External Resources

StreamSets engines can require access to external files and libraries, depending on how you design pipelines.

For example, JDBC stages require a JDBC driver to access the database. When you use a JDBC stage, you must make the driver available as an external resource.

When you create a deployment, you specify one of the following sources for external resources:
None
Use no configured source when using a single engine instance to get started with StreamSets, or when your pipelines do not require external resources.
When you use no source, external resources are defined in the engine instance rather than the deployment. When your pipelines require access to external resources, you can upload the files to the engine instance.
To use no configured source, set the External Resource Source property to None when configuring a deployment.
Archive file
Use an archive file that includes the external resources when the deployment launches multiple engine instances and when your pipelines require external resources.
When you use an external resource archive, external resources are defined in the deployment. When your pipelines require access to external resources, you extract the archive file, add the additional resources, and then compress the archive file again.
To use an external resource archive, set the External Resource Source property to Archive File when configuring a deployment.

External Resource Types

Depending on how you design pipelines, StreamSets engines can require access to the following types of external resources:
External Resource Type Description
Runtime resource files Files that define pipeline property values that are called from within a pipeline. For more information, see:
External libraries External libraries required by pipeline stages. External libraries can include JDBC or JMS drivers or external Java libraries. For more information, see:
Custom stage libraries Stage libraries for custom stages.

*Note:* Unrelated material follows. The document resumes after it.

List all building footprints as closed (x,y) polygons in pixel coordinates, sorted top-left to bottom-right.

For example, you might develop a custom processor to perform custom processing in a pipeline.
For more information, see Custom Stage Libraries in the Data Collector engine documentation.
Important: To use custom stage libraries, you must configure the deployment to use an external resource archive.

No Source

Configure the deployment to use no source for external resources when using a single engine instance to get started with StreamSets, or when your pipelines do not require external resources.

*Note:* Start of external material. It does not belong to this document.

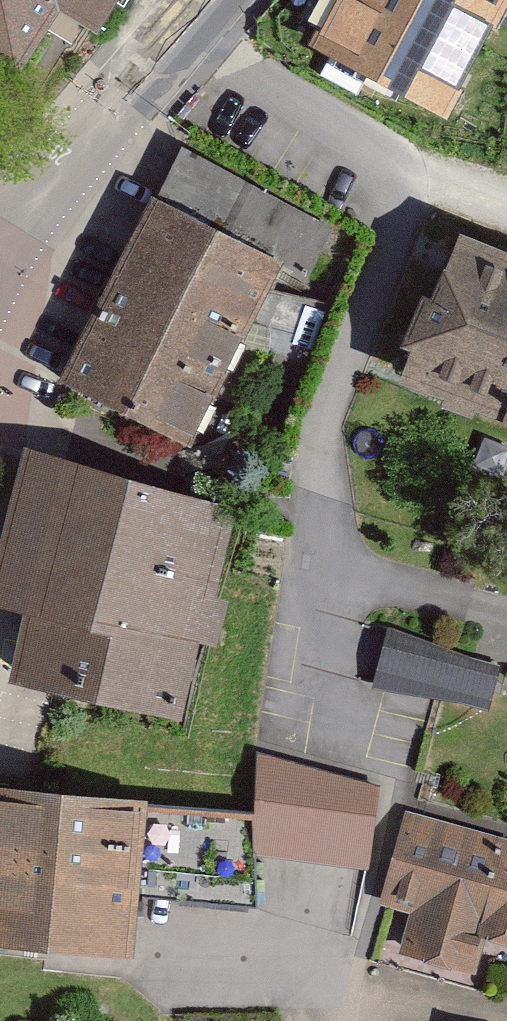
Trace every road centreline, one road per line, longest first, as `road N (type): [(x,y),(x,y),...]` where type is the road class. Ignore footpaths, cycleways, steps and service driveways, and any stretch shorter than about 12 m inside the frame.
road 1 (residential): [(0,232),(126,101)]
road 2 (residential): [(342,1020),(345,1007),(187,972)]
road 3 (unclassified): [(126,101),(222,0)]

When using no configured source for the deployment, you can upload external resources to the engine instance.
Important: To use custom stage libraries, you must configure the deployment to use an external resource archive.
The location that you use to upload external resources depends on the external resource type:
  • Runtime resource files - Use the engine details page.
  • External libraries - Use the pipeline canvas or the engine details page.
    Tip: In most cases, using the pipeline canvas is simpler because the stage library that requires access to the external library is automatically selected for you.

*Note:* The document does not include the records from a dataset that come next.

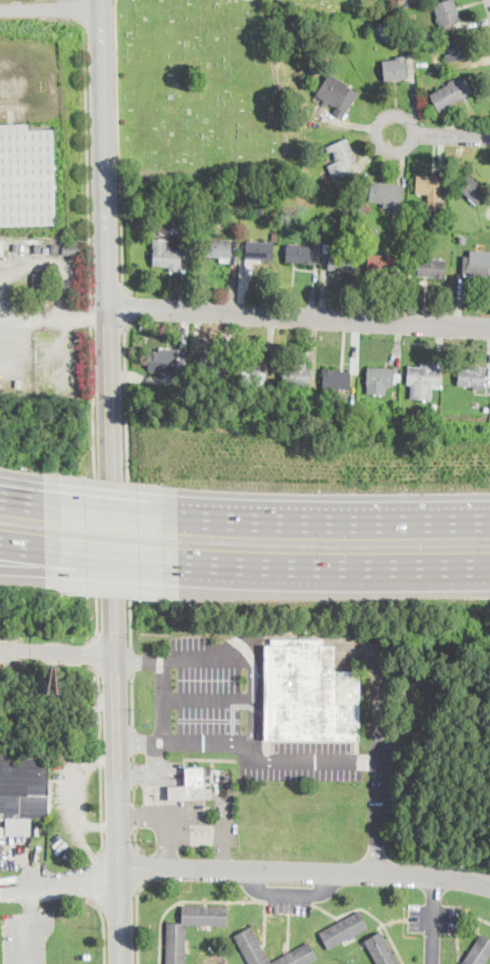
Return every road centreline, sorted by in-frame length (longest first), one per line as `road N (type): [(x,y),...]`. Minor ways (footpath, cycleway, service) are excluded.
road 1 (secondary): [(103,0),(114,660)]
road 2 (residential): [(110,309),(489,328)]
road 3 (residential): [(121,868),(436,876),(489,887)]
road 4 (motorway): [(489,520),(176,516)]
road 5 (motorway): [(183,573),(489,573)]
road 6 (motorway): [(47,563),(183,573)]
road 7 (motorway): [(176,516),(46,507)]
road 8 (residential): [(121,868),(0,887)]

Uploading Resources from the Pipeline Canvas

When using no configured source for the deployment, you can upload external libraries, such as JDBC drivers, from the pipeline canvas.

  1. In the pipeline canvas, select the stage that requires an external library.
  2. In the Properties panel, click the External Libraries tab, and then click Upload External Library.

    The stage library that includes the stage is automatically selected.

  3. Click Browse File to choose the file to upload, and then click Upload.
  4. Click Restart Engine to enable the changes.

Uploading Resources from the Engine Details

When using no configured source for the deployment, you can upload runtime resource files and external libraries from the engine details page.

  1. In the Navigation panel, click Set Up > Engines.
  2. Click an engine type tab.
  3. Expand the details for the engine that you want to configure.
  4. Click View Engine Configuration, and then click the External Resources tab.
  5. Select the type of resource you are uploading:
    • Resources
    • External libraries
  6. Click the Upload icon: .
  7. If uploading an external library, select the stage library that needs to access the external library.
    For example, if you are installing a JDBC driver for the JDBC Multitable Consumer origin, select the JDBC stage library. If you are installing an external Java library for the Groovy Evaluator processor, select the Groovy stage library.
    Tip: If you upload external libraries from the pipeline canvas, the required stage library is automatically selected for you.
  8. Click Browse File to choose the file to upload, and then click Upload.
  9. Click Restart Engine to enable the changes.

Removing Resources

When using no configured source for the deployment, you can remove existing runtime resource files and external libraries from the engine details page.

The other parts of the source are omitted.